- _Excerpted passage_
________

# Multi-Machine Training (MMT) SPMD DDP Example

This notebook demonstrates how to integrate the Lightning SDK's MMT API with Monarch's SPMD DDP training to enable distributed training across multiple nodes.

## Overview

- **MMT (Multi-Machine Training)**: Lightning SDK's API for distributed computing
- **SPMD (Single Program, Multiple Data)**: Parallel computing approach
- **DDP (Distributed Data Parallel)**: PyTorch's distributed training method

This example shows how to scale PyTorch training across multiple machines using these technologies together.

## 1. Import Dependencies

First, let's import all the necessary libraries for multi-node distributed training.

In [None]:
import asyncio
import os

import torch
import torch.distributed as dist
import torch.nn as nn
import torch.optim as optim

from lightning_sdk import Machine, MMT, Studio
from monarch.actor import Actor, current_rank, endpoint, proc_mesh
from torch.nn.parallel import DistributedDataParallel as DDP

## 2. Define the Model

Let's define a simple toy model that we'll use for distributed training. This model has configurable sizes to test different scales.

In [None]:
class ToyModel(nn.Module):
    def __init__(self, input_size=128, hidden_size=512, output_size=64):
        super(ToyModel, self).__init__()
        self.net1 = nn.Linear(input_size, hidden_size)
        self.relu1 = nn.ReLU()
        self.net2 = nn.Linear(hidden_size, hidden_size)
        self.relu2 = nn.ReLU()
        self.net3 = nn.Linear(hidden_size, output_size)
        self.dropout = nn.Dropout(0.1)

    def forward(self, x):
        x = self.relu1(self.net1(x))
        x = self.dropout(x)
        x = self.relu2(self.net2(x))
        x = self.dropout(x)
        return self.net3(x)

________

- _Source material_
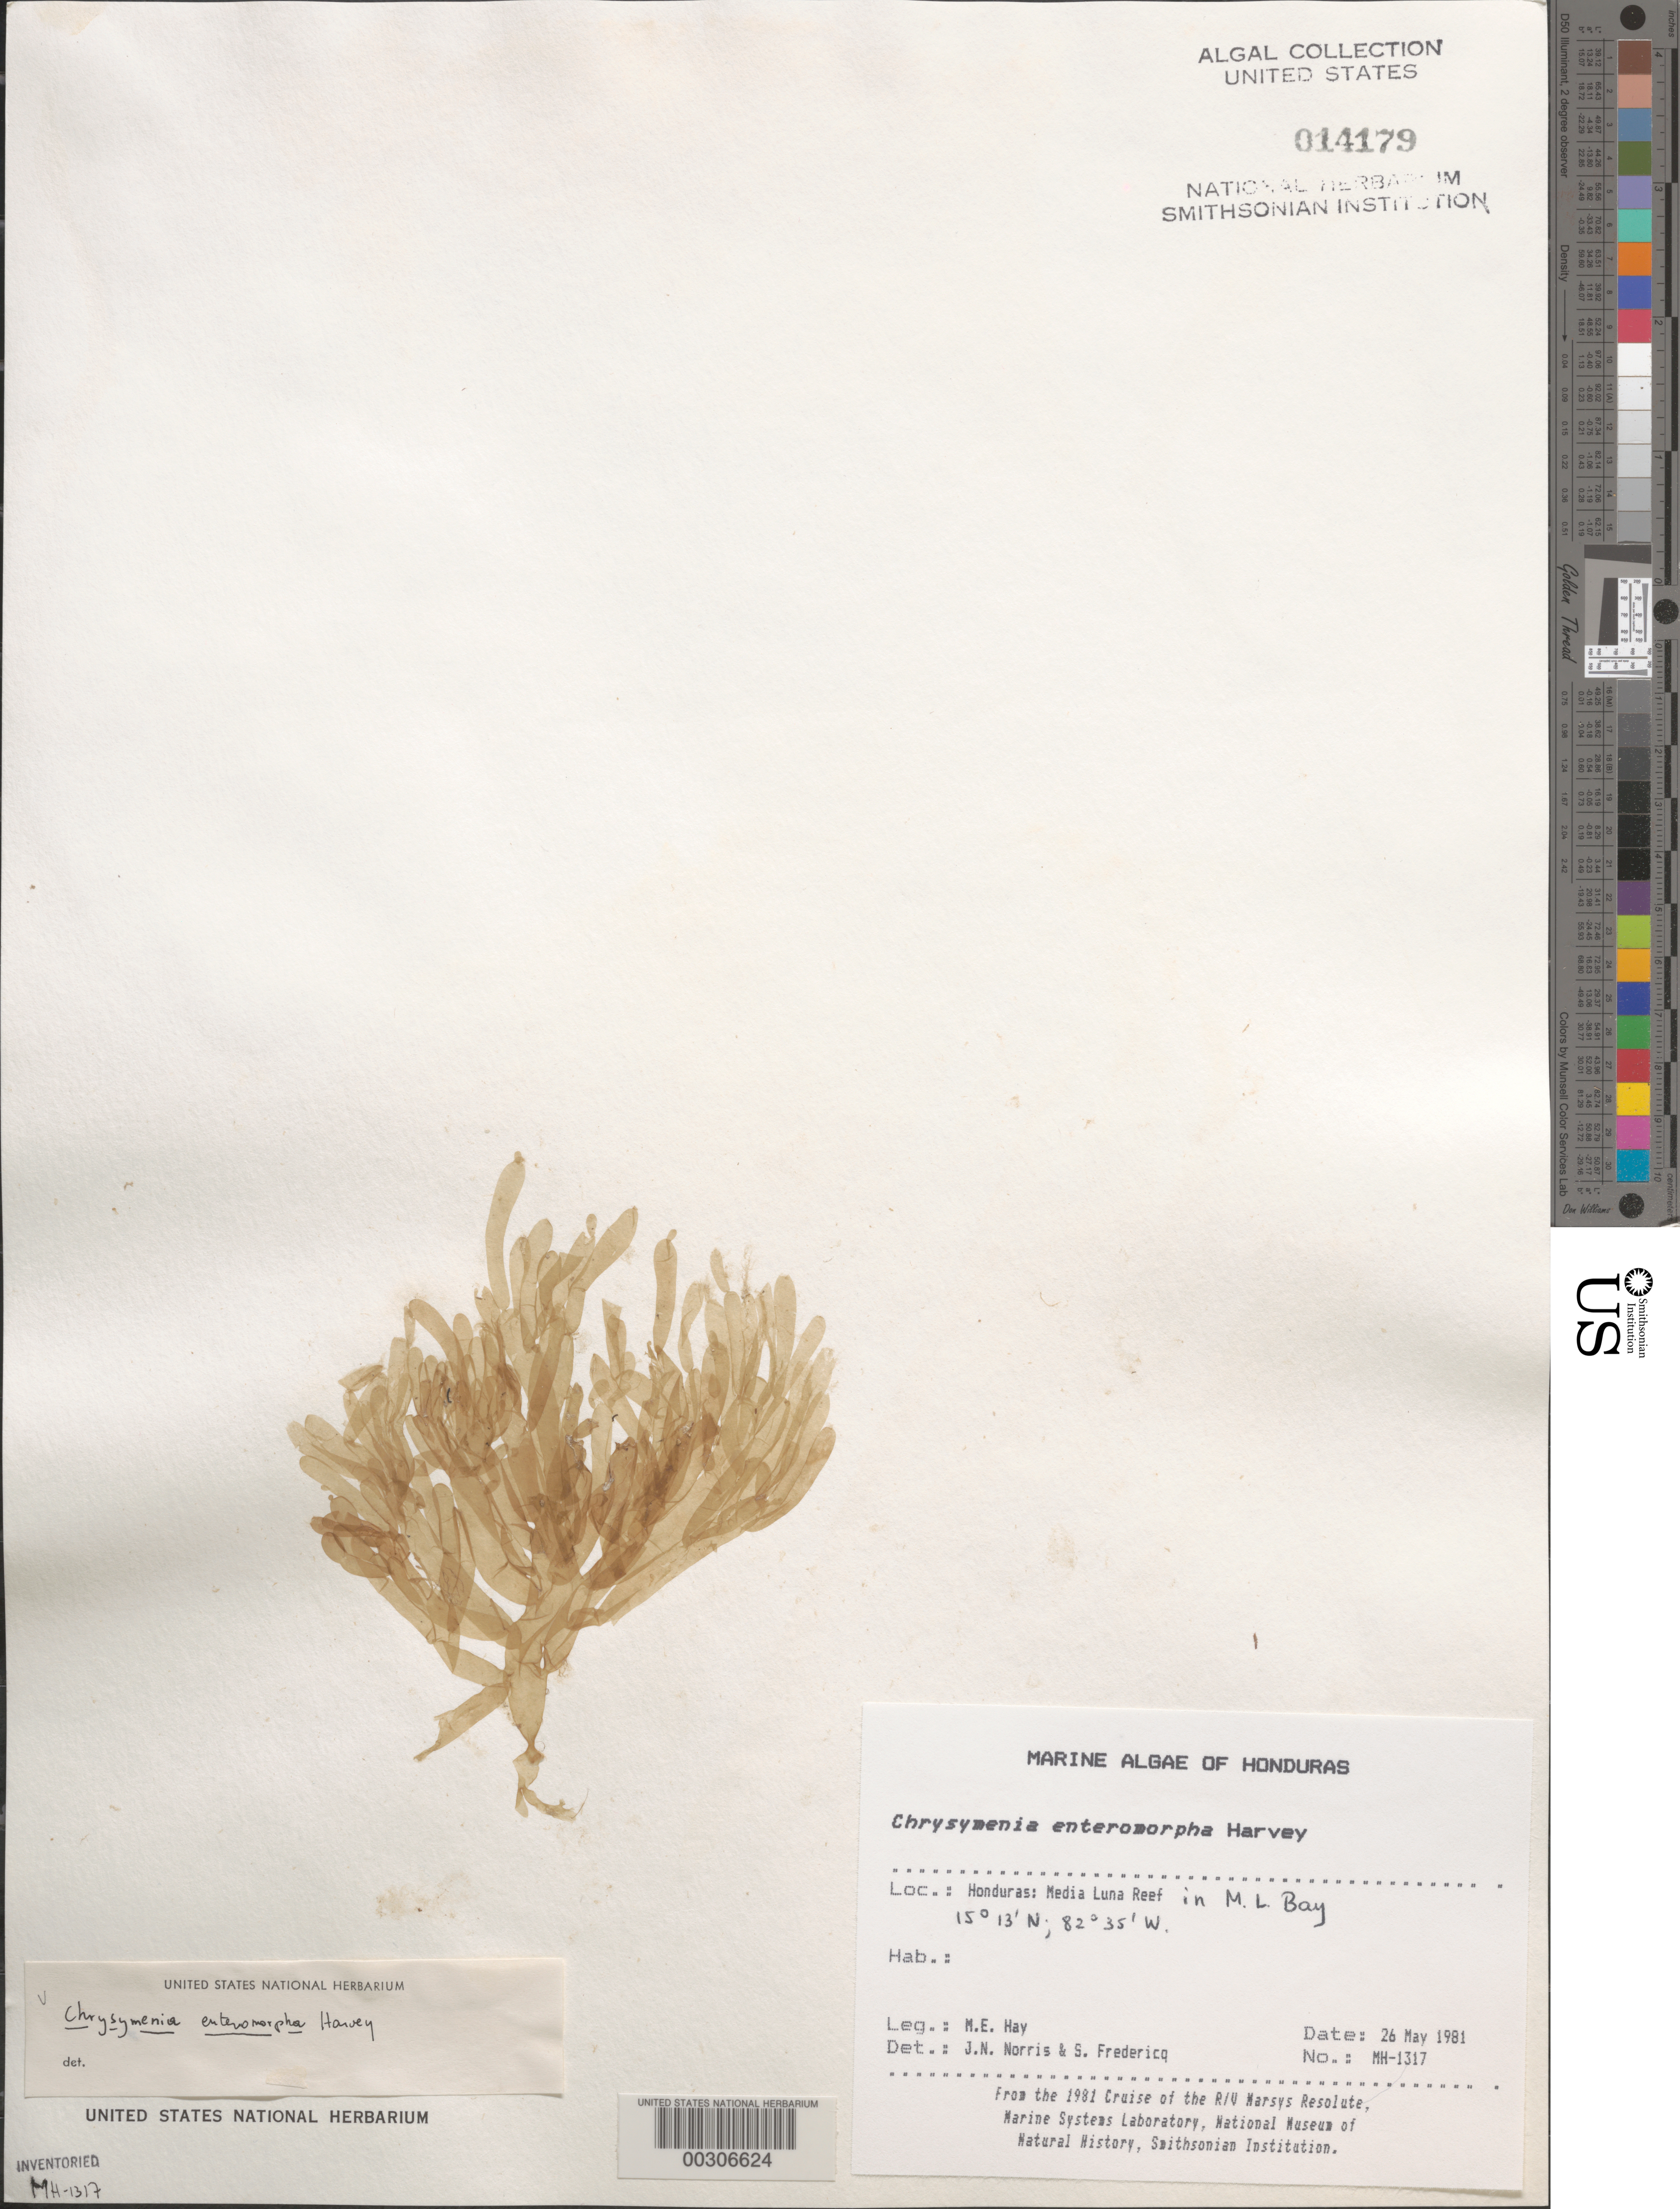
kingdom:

________

- _Task_
Reproduce the multi-machine training notebook from "## Overview" to "multi-node distributed training.", switching "Parallel computing approach" to "Parallel programming model".

- _Solution below_
## Overview

- **MMT (Multi-Machine Training)**: Lightning SDK's API for distributed computing
- **SPMD (Single Program, Multiple Data)**: Parallel programming model
- **DDP (Distributed Data Parallel)**: PyTorch's distributed training method

This example shows how to scale PyTorch training across multiple machines using these technologies together.

## 1. Import Dependencies

First, let's import all the necessary libraries for multi-node distributed training.